It was a glorious Spring morning. The sunshine had a bit of warmth in it and with very light winds, the water was nice and calm.
It was a nice easy paddle out into the river mouth where it was time to start watching the fish finder for signs of mackerel shoals. I had my Ugly Stik Custom Graphite 30-60g Lure rod set up with feathered sabikis ready to drop down to any shoals that showed on the finder. That is the great thing about having a fish finder, you can really pick and choose when is best to drop your rig.
It didn't take long before a few shoals started appearing, so down went the sabikis. The rod was soon bending!
It was a string full of lively Mackerel.... Excellent! The shoal was still showing so the rig was sent straight back down. Again the fish were straight on the hooks. As the fish arrived at the surface i was happy to see something different on one of the hooks.... a Herring!
Superb! That's a good one for the species count this year. The mackerel continued to find the hooks, along with the odd Whiting, but amongst them something different again took a liking to a sabiki.... a Pilchard also known as a Cornish Sardine!
Another good one for the species count. There seemed to be plenty of pelagic baitfish around which is always a good sign. I was having to paddle around a bit to find the shoals of fish but when i did they were often thick. One shoal was around 50ft deep in fish and showed up really well on the Downvision mode on the Raymarine Dragonfly...
This was really enjoyable fishing with plenty of action. The Mackerel were of good size too with many over the 1lb mark, the bigger ones up around 1lb 6oz.
I caught around 50 or so mackerel before it was time to try for something different.... Thornback Ray. These aren't a prolific species in Cornwall especially on open coast grounds where often fish, however they do take residence in some of the river estuaries and can often be caught year-round. I located a patch of sloping ground and dropped down the anchor.
I would be using my Ugly Stik 12-20lb Braid rod matched with an Avet SX5.3. A simple running ledger rig with a hook baited with a fresh sliver of Mackerel was sent to the bottom. After half an hour nothing was really happening so set up the lighter lure rod with the same rig and cast that out too. You can guess which rod i had the first bite on!
The lure rod was soon buckled over with what felt like a hard fighting ray attached to the end. A good fight and a ray was soon visible below the kayak. A well-marked Thorny was soon on my lap. Not a big one but around 4 or 5lb. A quick snap and he was soon released.
The fish must have switched on the feed as it didn't take long for another bite to come along, again on the light rod. Thornback number 2 was soon arching the rod over!

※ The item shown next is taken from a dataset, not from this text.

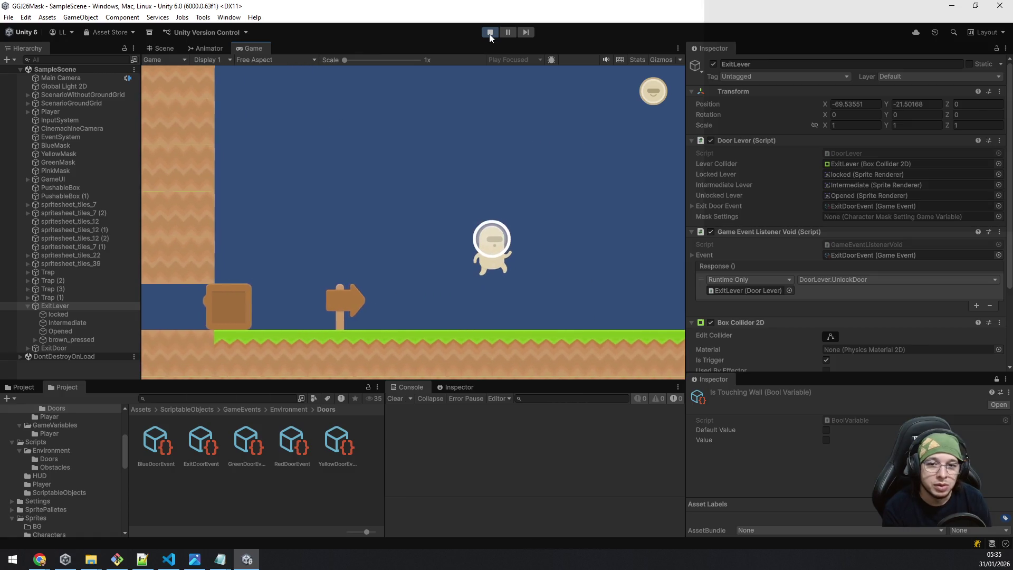
key("space")
key("space")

A little while later the heavier rod got a bite but whilst waiting to strike the other rod was going off too! I let the fish sit on the light rod bait whilst i dealt with the other rod. It was a typical ray bite... strong bites as the fish munches at the bait, followed by a short run as the fish moves off with the bait. I let the fish settle again and start munching the bait before lifting into it. These weren't big fish but they were giving a good account of themselves, often taking line on short runs. The fish fish was brought aboard and then it was time to sort the next one. Another fun fight on the light rod and i soon had two Thornbacks in the kayak.
This was getting to be a really enjoyable session! I love fishing for Rays, and it is nice to catch a few Thornbacks as i don't often fish in areas where they are worth targeting. They are quite pretty fish, and these ones are from fairly clear water so tend to have well defined markings compared to Thornbacks from muddier waters.
Particularly interesting are their eyes and the bizarrely shaped flap of tissue laying over them. This piece of tissue is known as the operculum papillare and features many 'finger-like' lobes which function to alter the amount of light reaching the eye, similar to how our own eyes pupils dilate and constrict depending on light conditions.
Thornback number 5 was soon followed by Thornback number 6 before i needed to call it a day, both on the light rod again which was brilliant!
I was trying some new gear on the water today too. First up was a new cag... the Palm Bora Jacket. This is Palm's top spec touring cag made from XP-3 layer breathable fabric and featuring a roll-away storm hood, velcro adjustable wait with twin-waist system for pairing up with dry trousers/bib, latex wrist cuffs, inner velcro adjustable collar with 1/4 zip outer collar amongst other features. It feels a proper quality piece of kit and will be getting a workout this year as my main cag for kayak fishing.
Secondly, i had a new set of sunglasses! I've been after a decent set for sometime. I wanted polarised lenses with UV protection, and a design that floats incase they get dropped overboard. Last week i was made aware of Dewerstone who make wooden frame glasses that are proving popular in the paddling world. A quick look on their website and they had several types which would fit the bill nicely! I opted for the rather snazzy 'Cirros' with a black bamboo frame and red/orange reflective lenses. They are great, and they match the new Palm Bora cag too! For less than £45 squid you can't go wrong 😎 no more squinting in the sun!
Enough posing it was time to go home! It had been a brilliant day with practically non-stop action. The target species was caught along with a few more that i don't often catch. Spring is here and the fish are waking up! Bring on the next session!